I just read this and it was a great read. You did a very good job putting it together. KEEP HAVING FUN! One day you will look back on these as some of the best times in your life. 

- Brian/CD

PS You are welcome for... you know what.


----------



## CharlieCobra (May 23, 2006)

Good job Fred! On to the Nationals to take a bullet (win) or two. Just keep your wits and sail YOUR race. The sail looked good.


----------



## TSOJOURNER (Dec 16, 1999)

Obrigado a todos  

obrigado is thank you   and todos is all

we play with Filipe on the car, and he give me punishment but I am happy we are friends and we joke                 

Camamaderie. BURN THE KEEPER....BURN THE KEEPER....BURN THE KEEPER       

i have a botle to drink water in my life vest, myh mother gave it to me. I dink when I sail now, next time I put wine    not water


----------



## CharlieCobra (May 23, 2006)

Uh huh, leave the wine at home Fred. The idea is to win or place, correct?


----------



## TSOJOURNER (Dec 16, 1999)

Great job, fred ----you make the furure of sailing look bright!!


----------



## bestfriend (Sep 26, 2006)

I am very glad to hear that you are having such a good time, Fred, and doing so well at it to boot!


----------



## camaraderie (May 22, 2002)

Fred...I got you a new T-Shirt! Show your Papa...he will be amazed at my photoshop skills!! (G)


----------



## tommyt (Sep 21, 2002)

Fred,

Congratulations!!!!!!! Obviously all your work, and fun, paid off. I am very proud of you.

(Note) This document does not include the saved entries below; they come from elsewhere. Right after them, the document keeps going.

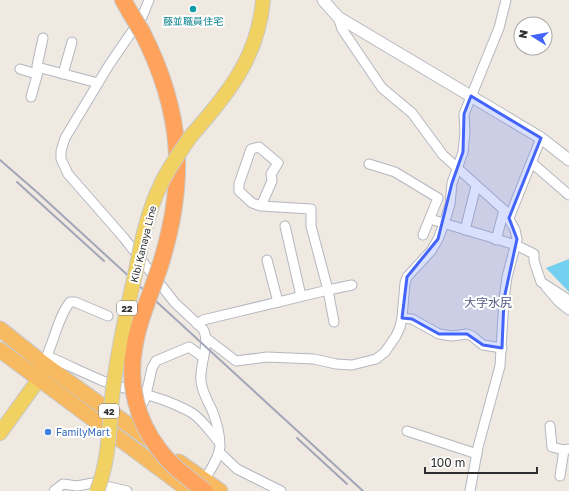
<svg xmlns="http://www.w3.org/2000/svg" width="569" height="491" font-family="'Golos Text','Noto Sans JP',sans-serif">
  <style>
    .water { fill: #75cff0 }
    .lines { fill: none; stroke-linecap: round; stroke-linejoin: round }
    .minor-casing { stroke: #b4b7c1; stroke-width: 11 }
    .tertiary-casing { stroke: #b4b7c1; stroke-width: 13 }
    .primary-casing { stroke: #c9c9c9; stroke-width: 16 }
    .trunk-casing { stroke: #c9c9c9; stroke-width: 17 }
    .motorway-casing { stroke: #c9c9c9; stroke-width: 18 }
    .minor { stroke: #fff; stroke-width: 9 }
    .tertiary { stroke: #fff; stroke-width: 11 }
    .primary { stroke: #f2d163; stroke-width: 14 }
    .trunk { stroke: #f8ba60; stroke-width: 15 }
    .motorway { stroke: #ffa35c; stroke-width: 16 }
    .rail { stroke: #a3a6b8; stroke-width: 2 }
    .primary-bridge-casing { stroke: #c9c9c9; stroke-width: 16; stroke-linecap: butt }
    .motorway-bridge-casing { stroke: #c9c9c9; stroke-width: 18; stroke-linecap: butt }
    .primary-bridge { stroke: #f2d163; stroke-width: 14 }
    .motorway-bridge { stroke: #ffa35c; stroke-width: 16 }
    .marked { fill: #4264fb; fill-opacity: 0.2; stroke: #4264fb; stroke-width: 3; stroke-linejoin: round }
    .culture-dot { fill: #0f9aa8; stroke: #fff; stroke-width: 1.5 }
    .shop-dot { fill: #3f7fe0; stroke: #fff; stroke-width: 1.5 }
    .labels { text-anchor: middle; dominant-baseline: central; stroke-width: 4; stroke-linejoin: round; paint-order: stroke }
    .shield { fill: #fff; stroke: #6d6d6d; stroke-width: 1 }
    .shield-label { font-size: 9px; font-weight: bold; fill: #2e2e2e }
    .culture-label { font-size: 10px; fill: #0d838f; stroke: #fff }
    .street-label { font-size: 10px; fill: #2e2e2e; stroke: #fff }
    .shop-label { font-size: 10px; fill: #366cbe; stroke: #fff; text-anchor: start }
    .quarter-label { font-size: 12px; fill: #4d5680; stroke: #fff }
  </style>
  <rect width="100%" height="100%" fill="#efe9e1"/>
  <!-- water -->
  <polygon class="water" points="569,259 569,292 546,268"/>
  <g class="lines">
    <defs>
      <g id="minor">
        <path d="M 149,0 L 142,17 L 109,65 L 65,138 L 61,151 L 61,159 L 68,174 L 124,238 L 175,303 L 203,329 C 211,343 199,365 201,381 C 202,392 207,400 212,410 C 216,420 220,435 220,446 C 219,459 209,472 203,482"/>
        <polyline points="338,17 342,29 382,88 412,113 443,155 504,210 515,230 517,239 507,277 504,299 500,366 478,447 470,491"/>
        <polyline points="20,69 33,73 41,68 98,83"/>
        <polyline points="63,74 72,42"/>
        <polyline points="31,97 38,72 37,66 43,38"/>
        <polyline points="532,163 569,195"/>
        <polyline points="369,164 395,172 438,198 423,235"/>
        <polyline points="509,218 541,138"/>
        <polyline points="430,219 516,245 534,254 534,261 541,282 569,300"/>
        <polyline points="285,226 301,296"/>
        <polyline points="465,230 476,186"/>
        <polyline points="496,240 504,210"/>
        <polyline points="267,260 278,302"/>
        <polyline points="546,287 559,302 569,310"/>
        <polyline points="402,318 412,319 439,334 452,336 467,334 472,336 483,345 502,348"/>
        <polyline points="334,322 328,290 352,285"/>
        <polyline points="197,324 203,320 328,290 311,226 311,209 261,206 252,203 239,191 239,184 251,149 259,147 278,163 271,174 272,181 261,206"/>
        <polyline points="206,338 236,361 267,357 314,359 336,364 352,365 376,359 385,352 396,336 400,327 402,318 405,283 407,277 431,251 438,239 444,224 450,204 452,183 463,152 465,132 464,114 499,28 506,0"/>
        <path d="M 47,356 C 66,364 84,373 103,381 C 133,392 165,397 192,413 C 203,420 211,433 219,442"/>
        <path d="M 45,360 C 54,342 58,317 70,302 L 75,302 L 108,316"/>
        <polyline points="138,412 145,399 152,368 156,361 189,347 203,357"/>
        <polyline points="550,426 552,447 564,450 569,449"/>
        <polyline points="407,431 477,454"/>
        <polyline points="219,452 237,469 281,491"/>
        <polyline points="560,476 564,450"/>
        <polyline points="54,491 59,487 63,484 77,486 93,483 127,491"/>
      </g>
      <polyline id="tertiary" points="323,0 338,17 541,138 569,160"/>
      <g id="primary">
        <path d="M 191,136 C 228,93 258,58 263,0"/>
        <polyline points="0,433 39,379 42,368"/>
      </g>
      <g id="trunk">
        <polyline points="0,329 44,364 155,444"/>
        <polyline points="0,350 190,491"/>
        <polyline points="179,462 220,491"/>
      </g>
      <g id="motorway">
        <polyline points="123,0 131,14"/>
        <path d="M 142,32 C 183,112 187,181 160,266"/>
      </g>
    </defs>
    <!-- minor casing -->
    <use href="#minor" class="minor-casing"/>
    <!-- tertiary casing -->
    <use href="#tertiary" class="tertiary-casing"/>
    <!-- primary casing -->
    <use href="#primary" class="primary-casing"/>
    <!-- trunk casing -->
    <use href="#trunk" class="trunk-casing"/>
    <!-- motorway casing -->
    <use href="#motorway" class="motorway-casing"/>
    <!-- minor -->
    <use href="#minor" class="minor"/>
    <!-- tertiary -->
    <use href="#tertiary" class="tertiary"/>
    <!-- primary -->
    <use href="#primary" class="primary"/>
    <!-- trunk -->
    <use href="#trunk" class="trunk"/>
    <!-- motorway -->
    <use href="#motorway" class="motorway"/>
    <!-- rail -->
    <g class="rail">
      <polyline points="0,160 38,193 363,491"/>
      <polyline points="17,182 104,261"/>
      <polyline points="297,438 347,484"/>
    </g>
    <defs>
      <path id="primary-bridge" d="M 97,491 C 110,459 109,422 113,389 C 118,351 126,313 135,275 C 141,244 147,213 161,184 C 169,167 180,152 191,136"/>
      <g id="motorway-bridge">
        <polyline points="131,14 142,32"/>
        <path d="M 160,266 C 151,294 138,321 134,350 C 128,385 137,420 158,448 C 170,465 188,478 205,491"/>
      </g>
    </defs>
    <!-- primary-bridge casing -->
    <use href="#primary-bridge" class="primary-bridge-casing"/>
    <!-- motorway-bridge casing -->
    <use href="#motorway-bridge" class="motorway-bridge-casing"/>
    <!-- primary-bridge -->
    <use href="#primary-bridge" class="primary-bridge"/>
    <!-- motorway-bridge -->
    <use href="#motorway-bridge" class="motorway-bridge"/>
  </g>
  <!-- marked area -->
  <path class="marked" d="M 471,96 L 541,138 L 509,218 L 517,239 L 504,299 L 502,348 L 483,345 L 467,334 L 439,334 L 412,319 L 402,318 L 407,277 L 438,239 L 452,183 L 463,152 L 464,114 Z"/>
  <!-- markers -->
  <circle class="culture-dot" cx="193" cy="9" r="4"/>
  <circle class="shop-dot" cx="48" cy="432" r="4"/>
  <g class="labels">
    <!-- shield labels -->
    <g class="shield">
      <rect x="117" y="301" width="20" height="14" rx="3"/>
      <rect x="99" y="404" width="20" height="14" rx="3"/>
    </g>
    <g class="shield-label">
      <text x="127" y="308">22</text>
      <text x="109" y="411">42</text>
    </g>
    <!-- culture labels -->
    <g class="culture-label">
      <text x="193" y="21">藤並職員住宅</text>
    </g>
    <!-- street labels -->
    <g class="street-label">
      <text transform="translate(143 244) rotate(-76)">Kibi Kanaya Line</text>
    </g>
    <!-- shop labels -->
    <g class="shop-label">
      <text x="56" y="432">FamilyMart</text>
    </g>
    <!-- quarter labels -->
    <g class="quarter-label">
      <text x="488" y="302">大字水尻</text>
    </g>
  </g>
  <!-- north arrow -->
  <g transform="translate(533 36) rotate(281)"><circle r="19" fill="#ffffff" stroke="#ababab"/>
  <path d="M0-3L7 15L0 10L-7 15Z" fill="#4264fb"/>
  <text y="-6" font-size="11" font-weight="bold" text-anchor="middle" fill="#2e2e2e">N</text>
  </g>
  <!-- scale -->
  <path d="M425 467v6h112v-6" fill="none" stroke="#2e2e2e" stroke-width="2"/>
  <text x="431" y="467" font-size="12" fill="#2e2e2e" stroke="#ffffff" stroke-width="3" paint-order="stroke">100 m</text>
</svg>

Our computers were killed by lightning last week and this is the first time I have been able to get back on. I really did not care about the 200 emails I have, I WANTED TO KNOW HOW FRED DID!!!!!!! It was worth waiting for.

I hope it was really good pizza.

Keep up the great work. We are all cheering for you.

Your friend,

Tom


----------



## TSOJOURNER (Dec 16, 1999)

camaraderie said:


> Fred...I got you a new T-Shirt! Show your Papa...he will be amazed at my photoshop skills!! (G)
> View attachment 471


     ahahahaaha   no no no   yopu paint that on me not true   

NO NO NO   

I don't do that, i l.ike the striker.

BURN THE KEEPER BUURN THE KEEPER BURN THE KEEEPER   

AND THE striker wins the keepr sucks    

buuuuuuuuuuuuuuuuuuuuuuuuuuuuu


----------



## TSOJOURNER (Dec 16, 1999)

tommyt said:


> Fred,
> 
> Congratulations!!!!!!! Obviously all your work, and fun, paid off. I am very proud of you.
> 
> ...


hello tom

you remeber the spider?      

why you hit your computer??????????     are you      with it?

when you come here again?   I have more spiders                        

we go to the boat this weekend to vilmoaura, and we go sailing


----------



## camaraderie (May 22, 2002)

Sorry you did not like that one Fred...I took it back and got you two others. 
Which one do you like best??


----------



## TSOJOURNER (Dec 16, 1999)

camaraderie said:


> View attachment 473


      yes yes    

and they like the boats to sail in the water also    

and Ines is saying let me go let me go    

but after and we go they say no no no the wind the wind stop stop dont do the boat sideways and i want to go home     

alyways they cry and cry

look my dad is here and he laghed he says I am crazy, but nice boy.

he says he will give you bad pictures     

*
(CAM...THIS IS ME NOW....BEHAVE.....HE's ONLY 9 LET HIM LIVE FREE A FEW MORE YEARS  !!!)*


----------



## TSOJOURNER (Dec 16, 1999)

Congratulations my young man.
Well done, very impressive.


----------



## mpraca (May 12, 2001)

Fred! Great pictures and great story. Can't win all the time even when you're the best but it's great fun to compete. Keep it up!


----------